Auch hier widerspricht die Helios Klinik: Das eigene Herzkatheterlabor sei zu einer Zeit eingerichtet worden, als es in Oberhausen nur einen weiteren Messplatz gab. Vor diesem Hintergrund sei die Entscheidung richtig und auf eine optimale Versorgung ausgerichtet gewesen. Zudem arbeite man eng mit Spezialisten aus anderen Kliniken der Helios-Gruppe zusammen.

Die Kritik des Ärztenetzes geht aber noch weiter. „Anstatt zum Wohle der Patienten mehr Pflegepersonal einzustellen, wird hier zunehmend abgebaut“, lautet der Vorwurf Kornadts. Examinierte Kräfte würden durch geringer qualifizierte Mitarbeiter ersetzt.
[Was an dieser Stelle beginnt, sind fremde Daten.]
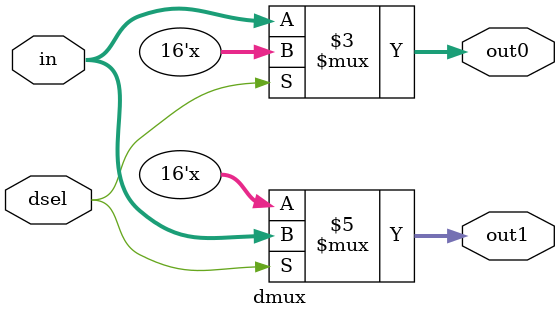
<source format=v>
`timescale 1ns / 1ps


module dmux(
    input dsel, input [15:0] in, output reg [15:0] out0, output reg [15:0] out1
    );
    always @(dsel or in)
        begin
        case (dsel)
            0: out0 = in;
            1: out1 = in;
        endcase
    end
endmodule

</source>
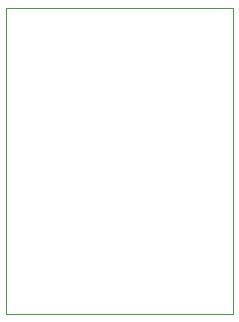
<source format=gm1>
%TF.GenerationSoftware,KiCad,Pcbnew,7.0.10*%
%TF.CreationDate,2024-03-03T23:10:31-08:00*%
%TF.ProjectId,Tracker_Band_V1,54726163-6b65-4725-9f42-616e645f5631,1*%
%TF.SameCoordinates,Original*%
%TF.FileFunction,Profile,NP*%
%FSLAX46Y46*%
G04 Gerber Fmt 4.6, Leading zero omitted, Abs format (unit mm)*
G04 Created by KiCad (PCBNEW 7.0.10) date 2024-03-03 23:10:31*
%MOMM*%
%LPD*%
G01*
G04 APERTURE LIST*
%TA.AperFunction,Profile*%
%ADD10C,0.100000*%
%TD*%
G04 APERTURE END LIST*
D10*
X122072000Y-75592000D02*
X141274000Y-75592000D01*
X141274000Y-101464000D01*
X122072000Y-101464000D01*
X122072000Y-75592000D01*
M02*

</source>
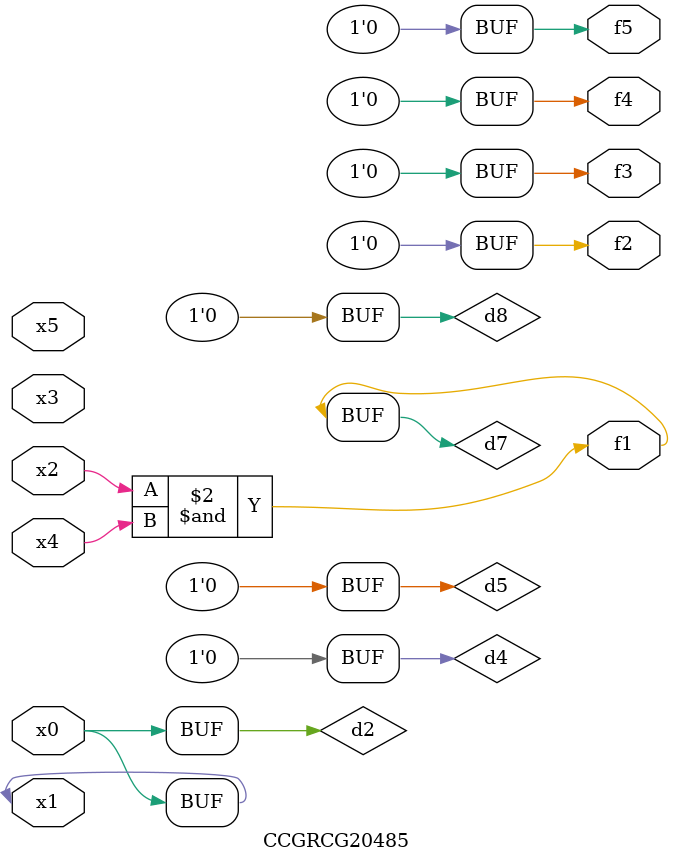
<source format=v>
module CCGRCG20485(
	input x0, x1, x2, x3, x4, x5,
	output f1, f2, f3, f4, f5
);

	wire d1, d2, d3, d4, d5, d6, d7, d8, d9;

	nand (d1, x1);
	buf (d2, x0, x1);
	nand (d3, x2, x4);
	and (d4, d1, d2);
	and (d5, d1, d2);
	nand (d6, d1, d3);
	not (d7, d3);
	xor (d8, d5);
	nor (d9, d5, d6);
	assign f1 = d7;
	assign f2 = d8;
	assign f3 = d8;
	assign f4 = d8;
	assign f5 = d8;
endmodule

</source>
Besonders kritisch sei die drastische Verkürzung der Liegezeiten. Wer abrechnungstechnisch nicht mehr lukrativ sei, müsse gehen. Kornadt: „Immer häufiger kommt es daher zu sogenannten ‘blutigen Entlassungen’, das heißt: Eventuelle Wunden sind zwar noch nicht zu, aber das kann ja ambulant geregelt werden.“ Stattdessen könne der nächste Patient behandelt und „finanziell ausgesaugt“ werden.